Intermittent fasting during the month of Ramadan, although not obligatory, is commonly practiced by Muslim children. Objective Our aim was to describe the effects of Ramadan fasting on various physiological and neurobehavioral measures in preteen and teenaged boys. Design We conduced a prospective cohort study during Ramadan, observed from August 9 to September 11, 2010. Participants Eighteen healthy Muslim boys (mean age±standard deviation 12.6±1.5 years) were recruited and assessed before, during (1st and 4th weeks), and after Ramadan. Subjects were classified as preteens (aged 9 to 12 years) or teens (aged 13 to 15 years).

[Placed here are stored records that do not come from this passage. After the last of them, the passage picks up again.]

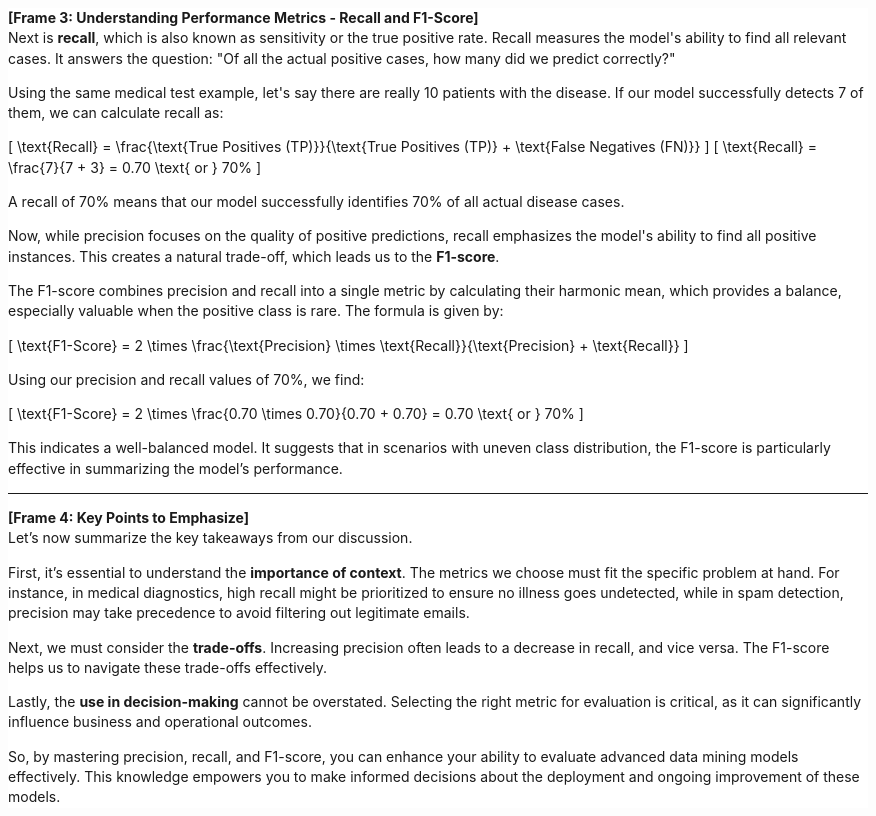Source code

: **[Frame 3: Understanding Performance Metrics - Recall and F1-Score]**  
Next is **recall**, which is also known as sensitivity or the true positive rate. Recall measures the model's ability to find all relevant cases. It answers the question: "Of all the actual positive cases, how many did we predict correctly?"

Using the same medical test example, let's say there are really 10 patients with the disease. If our model successfully detects 7 of them, we can calculate recall as:

\[
\text{Recall} = \frac{\text{True Positives (TP)}}{\text{True Positives (TP)} + \text{False Negatives (FN)}}
\]
\[
\text{Recall} = \frac{7}{7 + 3} = 0.70 \text{ or } 70\%
\]

A recall of 70% means that our model successfully identifies 70% of all actual disease cases. 

Now, while precision focuses on the quality of positive predictions, recall emphasizes the model's ability to find all positive instances. This creates a natural trade-off, which leads us to the **F1-score**.

The F1-score combines precision and recall into a single metric by calculating their harmonic mean, which provides a balance, especially valuable when the positive class is rare. The formula is given by:

\[
\text{F1-Score} = 2 \times \frac{\text{Precision} \times \text{Recall}}{\text{Precision} + \text{Recall}}
\]

Using our precision and recall values of 70%, we find:

\[
\text{F1-Score} = 2 \times \frac{0.70 \times 0.70}{0.70 + 0.70} = 0.70 \text{ or } 70\%
\]

This indicates a well-balanced model. It suggests that in scenarios with uneven class distribution, the F1-score is particularly effective in summarizing the model’s performance.

---

**[Frame 4: Key Points to Emphasize]**  
Let’s now summarize the key takeaways from our discussion. 

First, it’s essential to understand the **importance of context**. The metrics we choose must fit the specific problem at hand. For instance, in medical diagnostics, high recall might be prioritized to ensure no illness goes undetected, while in spam detection, precision may take precedence to avoid filtering out legitimate emails.

Next, we must consider the **trade-offs**. Increasing precision often leads to a decrease in recall, and vice versa. The F1-score helps us to navigate these trade-offs effectively.

Lastly, the **use in decision-making** cannot be overstated. Selecting the right metric for evaluation is critical, as it can significantly influence business and operational outcomes.

So, by mastering precision, recall, and F1-score, you can enhance your ability to evaluate advanced data mining models effectively. This knowledge empowers you to make informed decisions about the deployment and ongoing improvement of these models.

Intervention On each clinic visit, participants completed a match-to-sample test, a spatial planning and working memory task, and a working memory capacity test using the Cambridge Neuropsychological Test Automated Battery. Participants were also assessed for their sleep patterns, daily energy expenditure, and dietary intake. Body composition was determined using a dual-energy x-ray scan. Complete blood count, lipid profile analysis, and iron indices were conducted. Main outcome measures We measured morphologic, metabolic, and neurobehavioral parameters. Statistical analyses A linear mixed model was used to assess changes in outcome measures. Post hoc pairwise comparisons were performed as necessary with Bonferroni adjustment. Results Within 1 week of fasting, there was a drop in body fat only in preteens (P=0.001). Reported fat (P=0.004) and protein intake (P=0.037) was higher during Ramadan, but energy expenditure did not change. By the end of Ramadan, there was a significant reduction in hemoglobin (mean±standard error −0.48±0.4 mmol/L) and serum iron (−25.7±31.8 μg/dL [−4.6±5.7 μmol/L]) levels. During week 4, total sleep duration decreased by 1.8 hours. At week 4, performance on the spatial planning and working memory task and working memory capacity test increased significantly (P=0.002), while match-to-sample test performance declined in preteens only (P=0.045). Conclusions Ramadan fasting was associated with significant changes in body composition, dietary intake, and sleep patterns. Reductions in attention and iron indices were observed in preteens only.